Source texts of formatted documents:
----
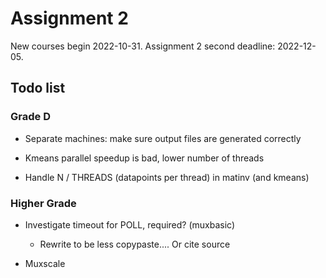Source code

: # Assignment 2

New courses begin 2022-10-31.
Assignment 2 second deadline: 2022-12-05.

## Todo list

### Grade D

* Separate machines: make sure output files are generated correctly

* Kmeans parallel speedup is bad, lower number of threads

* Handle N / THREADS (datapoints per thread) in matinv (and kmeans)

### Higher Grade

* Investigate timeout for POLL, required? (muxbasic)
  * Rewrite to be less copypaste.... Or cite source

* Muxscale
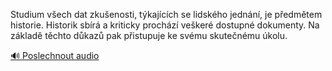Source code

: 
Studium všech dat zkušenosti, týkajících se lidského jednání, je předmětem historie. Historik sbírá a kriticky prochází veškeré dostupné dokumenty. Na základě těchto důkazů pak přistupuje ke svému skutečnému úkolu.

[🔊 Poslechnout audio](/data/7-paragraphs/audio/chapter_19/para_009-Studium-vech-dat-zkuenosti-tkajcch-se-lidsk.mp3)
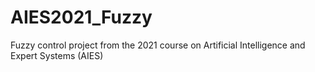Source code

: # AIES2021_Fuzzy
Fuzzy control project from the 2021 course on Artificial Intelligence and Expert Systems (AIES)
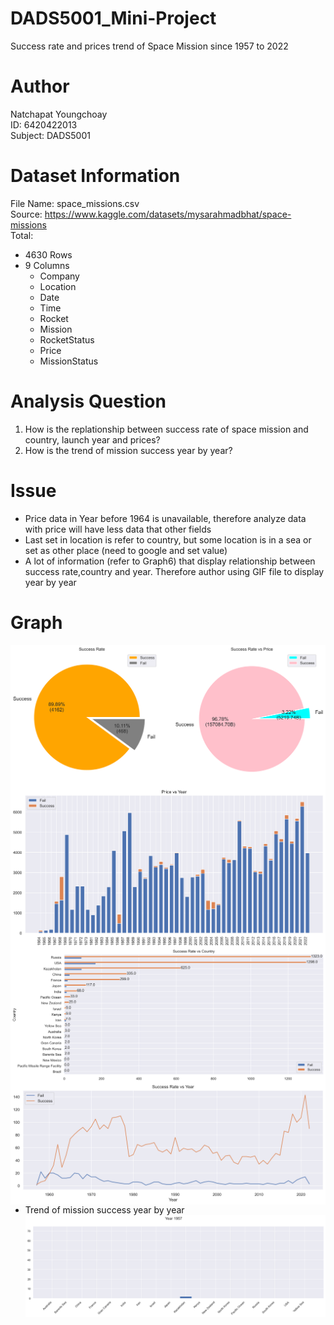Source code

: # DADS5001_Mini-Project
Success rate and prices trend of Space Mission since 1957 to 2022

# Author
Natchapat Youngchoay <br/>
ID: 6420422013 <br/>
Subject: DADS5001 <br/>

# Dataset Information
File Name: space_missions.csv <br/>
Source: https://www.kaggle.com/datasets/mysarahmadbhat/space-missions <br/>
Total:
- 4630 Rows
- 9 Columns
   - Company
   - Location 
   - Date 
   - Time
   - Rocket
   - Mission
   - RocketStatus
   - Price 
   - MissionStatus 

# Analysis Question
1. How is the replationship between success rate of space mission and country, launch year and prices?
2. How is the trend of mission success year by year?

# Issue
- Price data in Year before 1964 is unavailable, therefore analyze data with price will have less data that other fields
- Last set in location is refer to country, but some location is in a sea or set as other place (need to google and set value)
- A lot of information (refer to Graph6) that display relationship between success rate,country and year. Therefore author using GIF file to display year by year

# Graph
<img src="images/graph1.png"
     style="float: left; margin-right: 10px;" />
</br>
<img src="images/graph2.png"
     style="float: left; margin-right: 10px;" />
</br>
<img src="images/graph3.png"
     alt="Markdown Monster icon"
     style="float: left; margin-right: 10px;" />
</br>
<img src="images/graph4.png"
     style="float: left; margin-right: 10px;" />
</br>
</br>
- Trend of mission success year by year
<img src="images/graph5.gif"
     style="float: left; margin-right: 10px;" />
----
* WORK ITEM *
Take each line above that contains "less" and copy it out.

* COMPLETED EXERCISE *
  * Rewrite to be less copypaste.... Or cite source
- Price data in Year before 1964 is unavailable, therefore analyze data with price will have less data that other fields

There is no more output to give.